Easter Island, also called Rapa Nui by local peoples, is one of the most fascinating locations in the world. However, this archaeological site is also very remote, so few people actually make the trek to visit it. Easter Island is located nearly 2,500 miles from South America, making it one of the most southern destinations in the world.
Little is known about the culture of Easter Island. Archaeologists believe that the original settlers on the island came from either Mangareva or the Marquesas Islands sometime around 500 AD. They used tools and planted a number of different crops on the island. It’s also believed that these settlers brought animals with them. However, Easter Island has no rivers, no protective reefs, and does not feature the warm, tropic weather of other islands. Because of this, the settlers would have had a fairly rough time carving out a life here. However, on the plus side, they found many large palm trees and a variety of craters that were full of drinking water. They also discovered obsidian to use in crafting tools, which actually allowed their culture to flourish.
While these settlers built houses, workshops, and a number of other structures, the most fascinating thing the built were the moai and the ahu. The moai are the famous, giant head statues that Easter Island is known for, while the ahu are shrines built to honor gods and sacred tribal chiefs. The ahu come in a number of different shapes and sizes, and more than 350 individual ahu have been found on the island, all of which feature raised platforms, paved ramps, and courtyard areas. The moai were generally placed near these shrines, facing inwards with their backs to the sea.

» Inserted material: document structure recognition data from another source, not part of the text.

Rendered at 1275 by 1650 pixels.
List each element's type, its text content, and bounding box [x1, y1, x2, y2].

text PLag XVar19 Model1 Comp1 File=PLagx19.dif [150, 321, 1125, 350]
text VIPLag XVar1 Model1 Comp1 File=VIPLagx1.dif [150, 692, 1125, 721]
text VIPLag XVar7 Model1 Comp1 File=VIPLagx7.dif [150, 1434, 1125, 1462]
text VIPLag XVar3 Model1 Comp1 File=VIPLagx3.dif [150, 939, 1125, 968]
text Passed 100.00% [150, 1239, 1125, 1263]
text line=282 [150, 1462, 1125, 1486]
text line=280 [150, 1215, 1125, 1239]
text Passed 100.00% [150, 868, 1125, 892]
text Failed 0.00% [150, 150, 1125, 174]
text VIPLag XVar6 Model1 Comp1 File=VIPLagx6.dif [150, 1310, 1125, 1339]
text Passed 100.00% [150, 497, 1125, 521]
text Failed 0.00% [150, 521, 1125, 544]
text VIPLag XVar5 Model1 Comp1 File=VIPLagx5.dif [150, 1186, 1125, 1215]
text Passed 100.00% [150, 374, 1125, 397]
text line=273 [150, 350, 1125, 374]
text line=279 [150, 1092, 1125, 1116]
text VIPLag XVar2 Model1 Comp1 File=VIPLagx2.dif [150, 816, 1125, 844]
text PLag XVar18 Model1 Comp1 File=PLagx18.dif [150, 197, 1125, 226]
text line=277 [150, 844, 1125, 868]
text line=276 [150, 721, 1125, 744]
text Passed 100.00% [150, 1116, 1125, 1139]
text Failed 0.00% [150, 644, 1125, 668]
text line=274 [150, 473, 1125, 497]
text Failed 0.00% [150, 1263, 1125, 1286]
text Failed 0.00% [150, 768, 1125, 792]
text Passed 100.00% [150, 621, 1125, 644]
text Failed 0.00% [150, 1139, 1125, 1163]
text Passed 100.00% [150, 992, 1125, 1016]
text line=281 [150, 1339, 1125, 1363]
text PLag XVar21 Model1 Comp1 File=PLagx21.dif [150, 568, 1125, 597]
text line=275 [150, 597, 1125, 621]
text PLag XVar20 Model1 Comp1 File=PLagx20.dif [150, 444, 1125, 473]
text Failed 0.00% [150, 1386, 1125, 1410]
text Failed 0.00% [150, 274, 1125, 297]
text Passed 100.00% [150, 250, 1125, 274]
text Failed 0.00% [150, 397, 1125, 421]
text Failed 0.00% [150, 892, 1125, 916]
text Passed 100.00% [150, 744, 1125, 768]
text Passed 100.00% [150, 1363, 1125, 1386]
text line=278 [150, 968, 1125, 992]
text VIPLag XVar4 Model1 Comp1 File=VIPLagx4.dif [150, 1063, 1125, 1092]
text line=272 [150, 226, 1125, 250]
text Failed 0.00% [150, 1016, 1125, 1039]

The moai statues are quite impressive. No one actually knows how many of these statues are on Easter Island because many of them have been buried throughout the years. A low estimate is around 800, but some believe there could be as many as a thousand or more. Moai are found all over the island, but one of the biggest clusters of the statues is at Rano Raraku, the quarry on the southern coast. There are also a number of incomplete statues found around this area. Broken statues have also been found, and it appears many of them were in the process of being moved.

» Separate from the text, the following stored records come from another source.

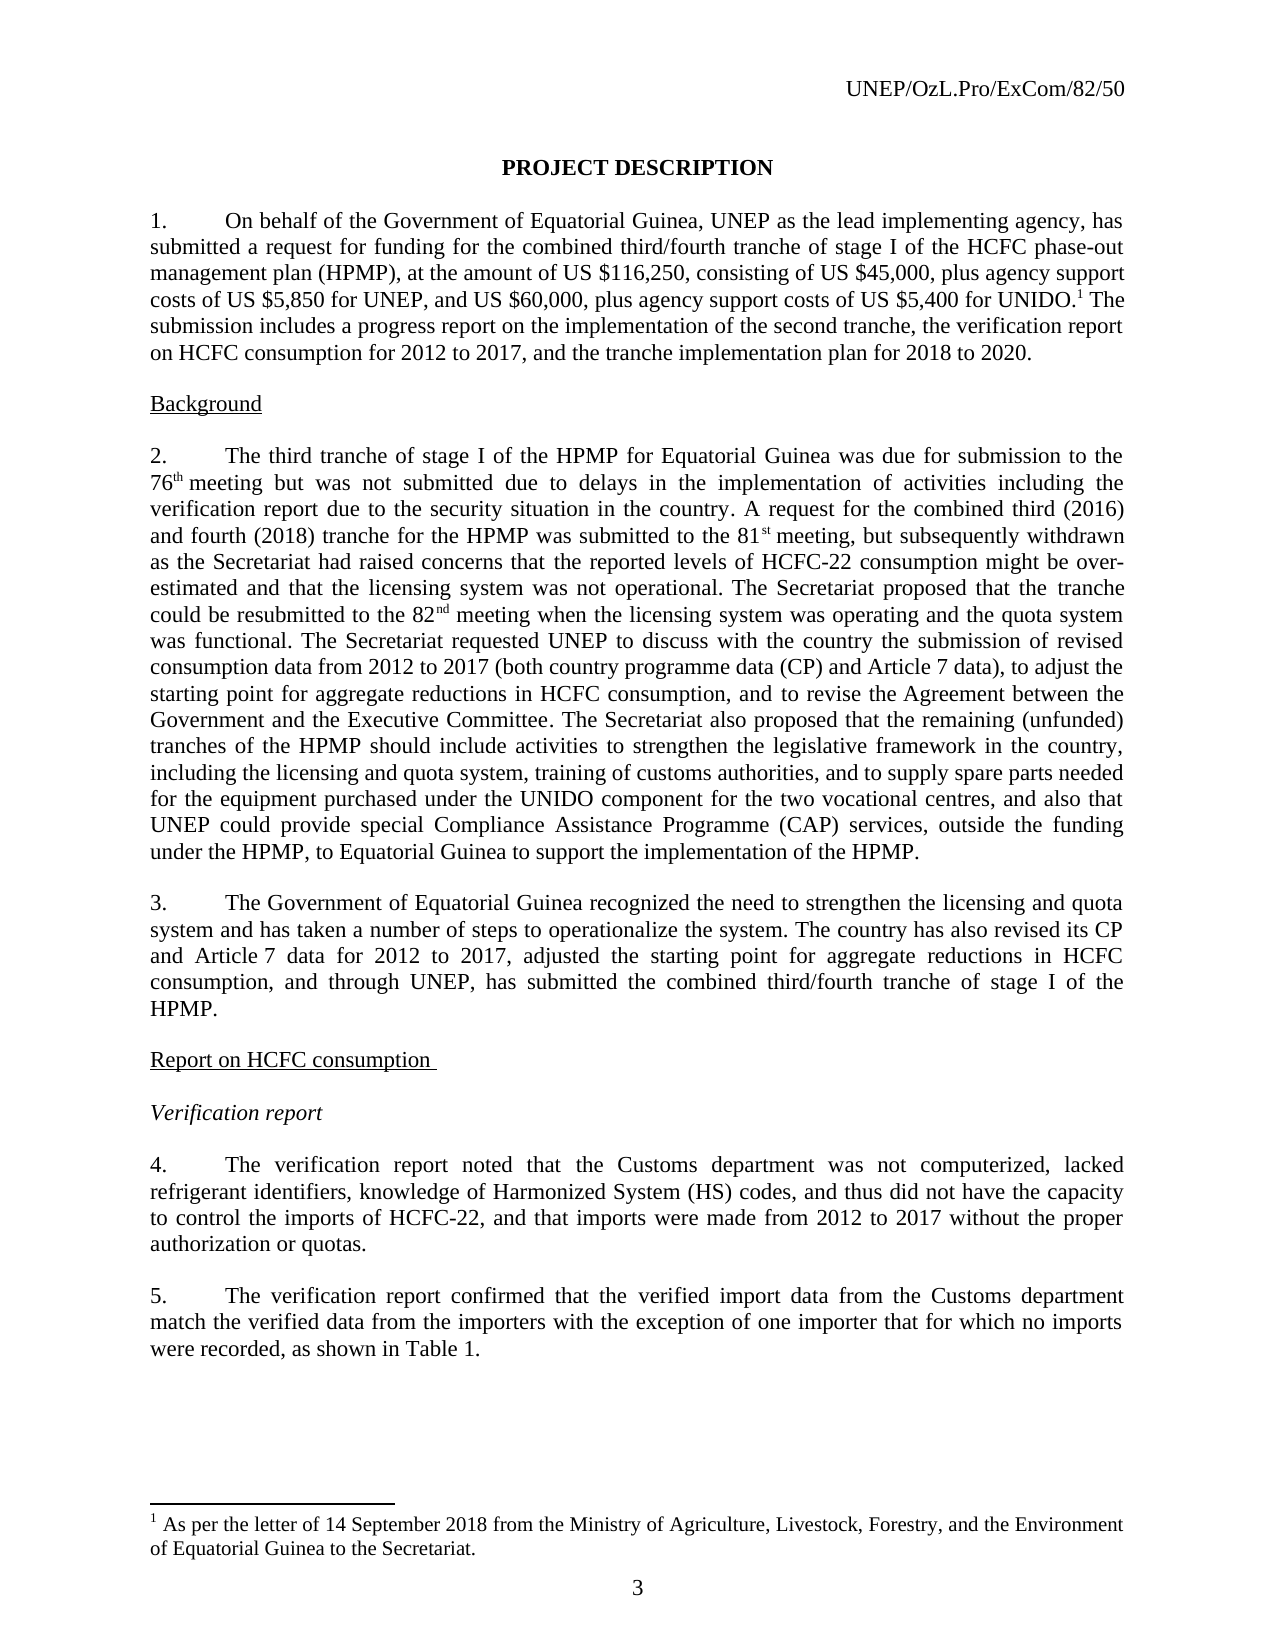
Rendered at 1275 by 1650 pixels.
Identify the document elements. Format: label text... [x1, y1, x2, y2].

subtitle The third tranche of stage I of the HPMP for Equatorial Guinea was due for submission to the 76th meeting but was not submitted due to delays in the implementation of activities including the verification report due to the security situation in the country. A request for the combined third (2016) and fourth (2018) tranche for the HPMP was submitted to the 81st meeting, but subsequently withdrawn as the Secretariat had raised concerns that the reported levels of HCFC-22 consumption might be over-estimated and that the licensing system was not operational. The Secretariat proposed that the tranche could be resubmitted to the 82nd meeting when the licensing system was operating and the quota system was functional. The Secretariat requested UNEP to discuss with the country the submission of revised consumption data from 2012 to 2017 (both country programme data (CP) and Article 7 data), to adjust the starting point for aggregate reductions in HCFC consumption, and to revise the Agreement between the Government and the Executive Committee. The Secretariat also proposed that the remaining (unfunded) tranches of the HPMP should include activities to strengthen the legislative framework in the country, including the licensing and quota system, training of customs authorities, and to supply spare parts needed for the equipment purchased under the UNIDO component for the two vocational centres, and also that UNEP could provide special Compliance Assistance Programme (CAP) services, outside the funding under the HPMP, to Equatorial Guinea to support the implementation of the HPMP. [150, 443, 1125, 864]
text PROJECT DESCRIPTION [150, 154, 1125, 180]
text Report on HCFC consumption [150, 1046, 1125, 1072]
subtitle On behalf of the Government of Equatorial Guinea, UNEP as the lead implementing agency, has submitted a request for funding for the combined third/fourth tranche of stage I of the HCFC phase-out management plan (HPMP), at the amount of US $116,250, consisting of US $45,000, plus agency support costs of US $5,850 for UNEP, and US $60,000, plus agency support costs of US $5,400 for UNIDO. The submission includes a progress report on the implementation of the second tranche, the verification report on HCFC consumption for 2012 to 2017, and the tranche implementation plan for 2018 to 2020. [150, 207, 1125, 365]
subtitle The Government of Equatorial Guinea recognized the need to strengthen the licensing and quota system and has taken a number of steps to operationalize the system. The country has also revised its CP and Article 7 data for 2012 to 2017, adjusted the starting point for aggregate reductions in HCFC consumption, and through UNEP, has submitted the combined third/fourth tranche of stage I of the HPMP. [150, 889, 1125, 1021]
subtitle The verification report confirmed that the verified import data from the Customs department match the verified data from the importers with the exception of one importer that for which no imports were recorded, as shown in Table 1. [150, 1282, 1125, 1361]
text Background [150, 390, 1125, 416]
text Verification report [150, 1099, 1125, 1125]
subtitle The verification report noted that the Customs department was not computerized, lacked refrigerant identifiers, knowledge of Harmonized System (HS) codes, and thus did not have the capacity to control the imports of HCFC-22, and that imports were made from 2012 to 2017 without the proper authorization or quotas. [150, 1151, 1125, 1257]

The statues themselves range in size from small – about six feet in height – to huge – over thirty feet tall. One of the largest statues that’s still attached to the stone of the quarry is more than 65 feet long and weights at least 270 tons – an impressive carving feat for primitive people using simple tools.
So while it may be an out of the way destination, Easter Island is one of the most interesting locations in the world. The mysteries surrounding the moai statues and the sheer size of some of them are reasons enough to travel to this far-off land at least once in your life. If nothing else, you can say that you’ve done something few others have done.